■ THE TASK ■
Reproduce the listing below from its very first line through the line containing "A Javascript tool", including that line. Leave the pictures out.

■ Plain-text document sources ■
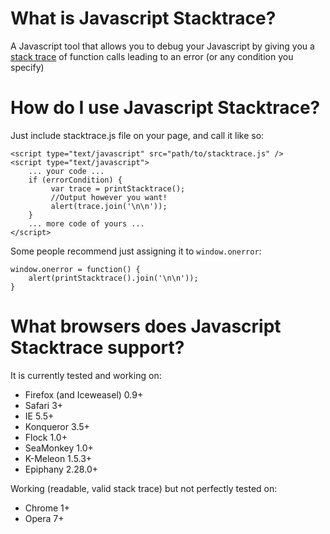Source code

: # What is Javascript Stacktrace? #
A Javascript tool that allows you to debug your Javascript by giving you a [stack trace](http://en.wikipedia.org/wiki/Stack_trace) of function calls leading to an error (or any condition you specify)

# How do I use Javascript Stacktrace? #
Just include stacktrace.js file on your page, and call it like so:
    
    <script type="text/javascript" src="path/to/stacktrace.js" />
    <script type="text/javascript">
        ... your code ...
        if (errorCondition) {
	         var trace = printStacktrace();
	         //Output however you want!
	         alert(trace.join('\n\n'));
        }
        ... more code of yours ...
    </script>

Some people recommend just assigning it to `window.onerror`:

    window.onerror = function() {
	    alert(printStacktrace().join('\n\n'));
    }

# What browsers does Javascript Stacktrace support? #
It is currently tested and working on:
 * Firefox (and Iceweasel) 0.9+
 * Safari 3+
 * IE 5.5+
 * Konqueror 3.5+
 * Flock 1.0+
 * SeaMonkey 1.0+
 * K-Meleon 1.5.3+
 * Epiphany 2.28.0+

Working (readable, valid stack trace) but not perfectly tested on:
 * Chrome 1+
 * Opera 7+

■ REPLY ■
Source code

: # What is Javascript Stacktrace? #
A Javascript tool that allows you to debug your Javascript by giving you a [stack trace](http://en.wikipedia.org/wiki/Stack_trace) of function calls leading to an error (or any condition you specify)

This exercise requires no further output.